Saved data entries
"""

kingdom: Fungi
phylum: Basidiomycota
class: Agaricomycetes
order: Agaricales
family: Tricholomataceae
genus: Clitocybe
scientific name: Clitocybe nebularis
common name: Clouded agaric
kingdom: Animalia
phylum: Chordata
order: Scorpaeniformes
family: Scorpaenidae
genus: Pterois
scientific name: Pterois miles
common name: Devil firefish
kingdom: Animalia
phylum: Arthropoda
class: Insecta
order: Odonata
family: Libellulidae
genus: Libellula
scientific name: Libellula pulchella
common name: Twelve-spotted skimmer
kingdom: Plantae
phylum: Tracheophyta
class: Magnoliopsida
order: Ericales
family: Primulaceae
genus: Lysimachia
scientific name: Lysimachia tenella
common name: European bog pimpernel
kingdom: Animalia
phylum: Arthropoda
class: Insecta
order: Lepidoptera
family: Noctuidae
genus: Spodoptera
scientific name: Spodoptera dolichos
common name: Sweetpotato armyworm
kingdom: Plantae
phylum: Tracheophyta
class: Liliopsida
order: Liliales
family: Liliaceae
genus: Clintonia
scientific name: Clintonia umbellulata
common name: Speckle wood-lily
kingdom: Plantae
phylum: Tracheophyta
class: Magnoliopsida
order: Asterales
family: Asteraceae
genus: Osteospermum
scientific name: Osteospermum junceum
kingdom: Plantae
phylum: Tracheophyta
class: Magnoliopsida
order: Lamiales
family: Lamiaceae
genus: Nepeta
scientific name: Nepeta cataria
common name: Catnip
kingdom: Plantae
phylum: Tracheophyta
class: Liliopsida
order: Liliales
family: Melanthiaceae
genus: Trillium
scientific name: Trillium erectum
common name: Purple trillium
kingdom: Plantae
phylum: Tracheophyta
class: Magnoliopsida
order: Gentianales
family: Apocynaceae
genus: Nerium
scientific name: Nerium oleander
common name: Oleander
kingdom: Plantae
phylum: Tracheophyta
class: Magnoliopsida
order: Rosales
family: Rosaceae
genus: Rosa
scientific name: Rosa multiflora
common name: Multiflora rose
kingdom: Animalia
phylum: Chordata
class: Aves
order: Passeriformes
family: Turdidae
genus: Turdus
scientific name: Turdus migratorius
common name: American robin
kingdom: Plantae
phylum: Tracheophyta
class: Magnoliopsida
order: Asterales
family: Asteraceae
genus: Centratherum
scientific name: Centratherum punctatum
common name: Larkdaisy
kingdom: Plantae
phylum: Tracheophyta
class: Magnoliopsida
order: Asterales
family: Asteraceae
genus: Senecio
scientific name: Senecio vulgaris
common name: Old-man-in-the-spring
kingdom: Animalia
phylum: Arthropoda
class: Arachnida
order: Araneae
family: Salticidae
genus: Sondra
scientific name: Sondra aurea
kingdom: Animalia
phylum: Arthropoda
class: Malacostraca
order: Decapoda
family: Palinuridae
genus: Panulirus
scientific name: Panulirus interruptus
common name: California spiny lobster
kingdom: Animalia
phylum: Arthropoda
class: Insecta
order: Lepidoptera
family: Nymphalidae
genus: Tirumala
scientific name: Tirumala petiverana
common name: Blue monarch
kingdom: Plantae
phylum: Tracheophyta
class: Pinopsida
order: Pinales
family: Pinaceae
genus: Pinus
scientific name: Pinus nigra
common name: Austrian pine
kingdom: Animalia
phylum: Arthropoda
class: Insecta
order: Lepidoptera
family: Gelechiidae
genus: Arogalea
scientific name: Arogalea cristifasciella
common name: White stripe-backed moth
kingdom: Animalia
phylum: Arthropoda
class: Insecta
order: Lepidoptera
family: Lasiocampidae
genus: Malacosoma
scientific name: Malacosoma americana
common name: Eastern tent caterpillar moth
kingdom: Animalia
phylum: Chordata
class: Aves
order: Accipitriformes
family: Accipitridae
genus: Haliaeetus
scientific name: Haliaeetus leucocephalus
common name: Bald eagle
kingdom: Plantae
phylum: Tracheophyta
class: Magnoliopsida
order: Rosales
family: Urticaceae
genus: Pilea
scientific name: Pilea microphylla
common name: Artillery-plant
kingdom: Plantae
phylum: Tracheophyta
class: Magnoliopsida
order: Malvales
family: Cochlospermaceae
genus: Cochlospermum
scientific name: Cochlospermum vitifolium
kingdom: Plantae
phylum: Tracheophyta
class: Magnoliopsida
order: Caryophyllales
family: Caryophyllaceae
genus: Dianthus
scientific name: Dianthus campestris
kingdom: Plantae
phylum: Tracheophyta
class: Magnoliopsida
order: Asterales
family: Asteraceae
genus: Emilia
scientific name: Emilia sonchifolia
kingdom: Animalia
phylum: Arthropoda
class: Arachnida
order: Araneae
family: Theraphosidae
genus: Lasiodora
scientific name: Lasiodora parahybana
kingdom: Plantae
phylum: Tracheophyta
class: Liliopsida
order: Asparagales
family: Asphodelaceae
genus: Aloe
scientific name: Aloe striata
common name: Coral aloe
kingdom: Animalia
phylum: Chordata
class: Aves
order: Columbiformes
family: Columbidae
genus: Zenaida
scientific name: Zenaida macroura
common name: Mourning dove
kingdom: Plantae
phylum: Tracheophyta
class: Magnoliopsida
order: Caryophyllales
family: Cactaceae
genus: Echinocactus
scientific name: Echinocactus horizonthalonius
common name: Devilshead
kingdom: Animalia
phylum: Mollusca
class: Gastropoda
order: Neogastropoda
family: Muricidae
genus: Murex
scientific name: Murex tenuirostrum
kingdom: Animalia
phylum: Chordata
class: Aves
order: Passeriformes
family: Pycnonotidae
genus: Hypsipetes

"""

(Written exercise) Format the lines that start at the line containing "family: Melanthiaceae" and end at the line containing "family: Rosaceae" as a Markdown table with two columns, Row and Entry. Put a row number in Row and the line in Entry, and omit any blank lines.

(Solution to this task)
| Row | Entry |
|---|---|
| 1 | family: Melanthiaceae |
| 2 | genus: Trillium |
| 3 | scientific name: Trillium erectum |
| 4 | common name: Purple trillium |
| 5 | kingdom: Plantae |
| 6 | phylum: Tracheophyta |
| 7 | class: Magnoliopsida |
| 8 | order: Gentianales |
| 9 | family: Apocynaceae |
| 10 | genus: Nerium |
| 11 | scientific name: Nerium oleander |
| 12 | common name: Oleander |
| 13 | kingdom: Plantae |
| 14 | phylum: Tracheophyta |
| 15 | class: Magnoliopsida |
| 16 | order: Rosales |
| 17 | family: Rosaceae |